In conclusion, I believe AI is overhyped in the short run and underhyped in the long run. Recent instances of earnings report reactions of stocks in the AI ecosystem indicate excessive frothiness and even AI bellwethers like NVDIA have begun to consolidate sideways. A St. Louis Fed study of the pace of technology adoption suggests that AI adoption will undergo a long cycle like the PC, so investors need to be patient.

 

Investors who want to monitor the turn may want to keep an eye on the semiconductor stocks as AI proxies. These stocks are correcting and consolidating sideways after breaching a rising trend line. Upside absolute and relative breakouts of resistance will define the re-emergence of the AI bull.

 

 

3 thoughts on “Beware of the AI hangover

  1. This reminds me of the old saying about market reaction to news. When a company reports great earnings and revenues but goes down is a warning sign. Another saying is “it doesn’t go straight up”.
    Considering how the market has gone from 666 in 2009 to present, what kind of bear is lurking in the future?

  2. One step further, monitor TSMC about AI adoption.

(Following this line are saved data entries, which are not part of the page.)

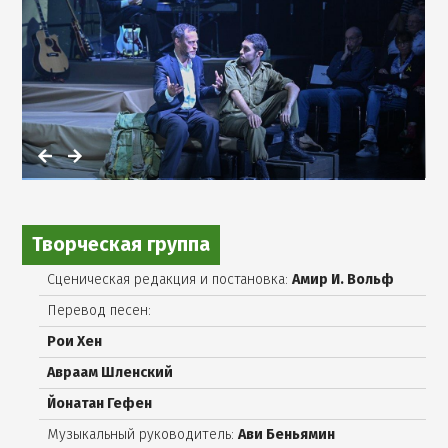
תיאטרון
גשר,
Открыть
фотографию
в
галерее
Творческая группа
Сценическая редакция и постановка:
Амир И. Вольф
Перевод песен:
Рои Хен
Авраам Шленский
Йонатан Гефен
Музыкальный руководитель:
Ави Беньямин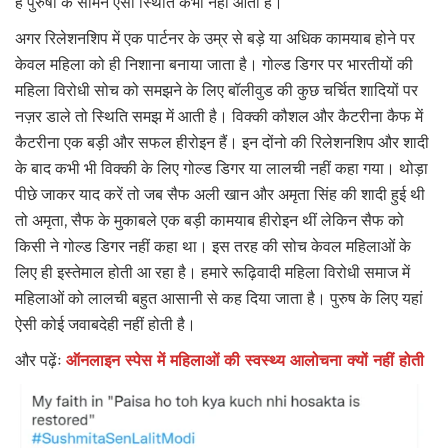
है पुरुषों के सामने ऐसी स्थिति कभी नहीं आती है।
अगर रिलेशनशिप में एक पार्टनर के उम्र से बड़े या अधिक कामयाब होने पर
केवल महिला को ही निशाना बनाया जाता है। गोल्ड डिगर पर भारतीयों की
महिला विरोधी सोच को समझने के लिए बॉलीवुड की कुछ चर्चित शादियों पर
नज़र डाले तो स्थिति समझ में आती है। विक्की कौशल और कैटरीना कैफ में
कैटरीना एक बड़ी और सफल हीरोइन हैं। इन दोंनो की रिलेशनशिप और शादी
के बाद कभी भी विक्की के लिए गोल्ड डिगर या लालची नहीं कहा गया। थोड़ा
पीछे जाकर याद करें तो जब सैफ अली खान और अमृता सिंह की शादी हुई थी
तो अमृता, सैफ के मुकाबले एक बड़ी कामयाब हीरोइन थीं लेकिन सैफ को
किसी ने गोल्ड डिगर नहीं कहा था। इस तरह की सोच केवल महिलाओं के
लिए ही इस्तेमाल होती आ रहा है। हमारे रूढ़िवादी महिला विरोधी समाज में
महिलाओं को लालची बहुत आसानी से कह दिया जाता है। पुरुष के लिए यहां
ऐसी कोई जवाबदेही नहीं होती है।
और पढ़ेंः
ऑनलाइन स्पेस में महिलाओं की स्वस्थ्य आलोचना क्यों नहीं होती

By extension AMAT, LRCX, KLAC, ASML. TSMC updated recent booking as very robust last week. And another sign is the Arista Network report Thursday. Both stocks are at ATH Friday. People either buy Nvidia-owned Mellanox or they would opt for Arista for software-based networking. Some derivative plays are also at ATH: VRT, APH, etc. Overall hardware is still going strong. Among hyperscalers GOOGL and AMZN made ATH last week while MSFT is going up. Watch AAPL as it is a company who always signals the onset of mass adoption, with or without merit. Among third legs of the stool, enterprise software and consulting, it is too early. None is doing well: ACN, GLOB, EPAM, IBM, etc. So give it some time for corporations to figure out how the integrate. But it will come.

    Average users and small firms will immediately benefit from handling routines and chores, but that’s about it. Firms in various fields with specialized deep domain knowledge will benefit big time from the integration of AI algos. This is especially true in material science, biology, and chemistry. Check Google’s newest AlphaFold3, for example. You can try it for free. Be ready for amazing progress.

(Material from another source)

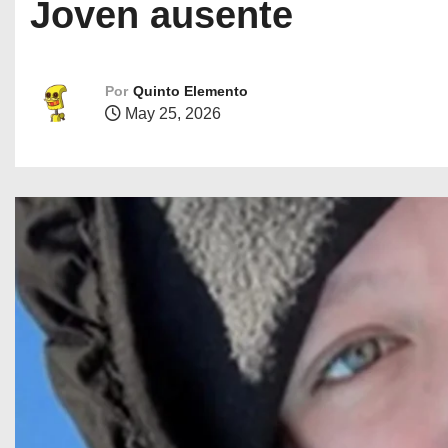
Joven ausente
Por
Quinto Elemento
May 25, 2026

    For general purpose chatbot, there is not much to talk about. It is getting to be chaotic and dubious. Most LLMs have run out of original public data to train. What’s next? These models started to train on their own produced data. Imagine a simulated world in which no one knows where the truth is. The worst outcome is like Led Zeppelin drummer John Bonham dead from chocking on his own vomit. This is so very relevant in the creative industries, like music, motion pictures, illustration, etc.

    Whatever happens in the future is going to be eye popping and the world is going to be very chaotic.

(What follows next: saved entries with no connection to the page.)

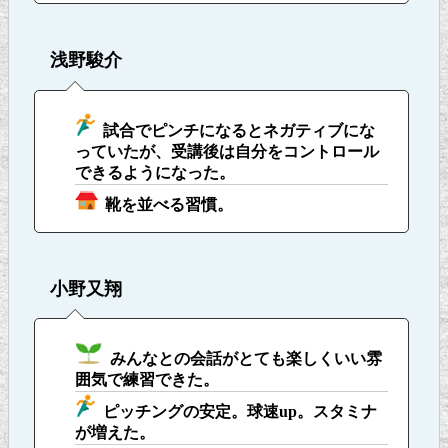
浅野駿介
試合でピンチになるとネガティブにな
っていたが、受講後は自分をコントロール
できるようになった。
靴を並べる習慣。
小野又翔
みんなとの会話がとても楽しくいい雰
囲気で練習できた。
ピッチングの安定。球速up。スタミナ
が増えた。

  3. So they invest huge amounts of money in AI. But this needs to pay for itself eventually. Where will all the money come from? If it steals from someone else, that someone will suffer and this has an impact on spending.
    At a certain point it is like building really strong arms so that you can yank your shoelaces hard enough to fly. I don’t buy it.
    Unless someone is tossing more and more fiat money into the system, at some point the inherent inefficiencies of life take over.
    Covid was an excuse, what will they come up with next.
    Next crisis, watch the magician’s hands.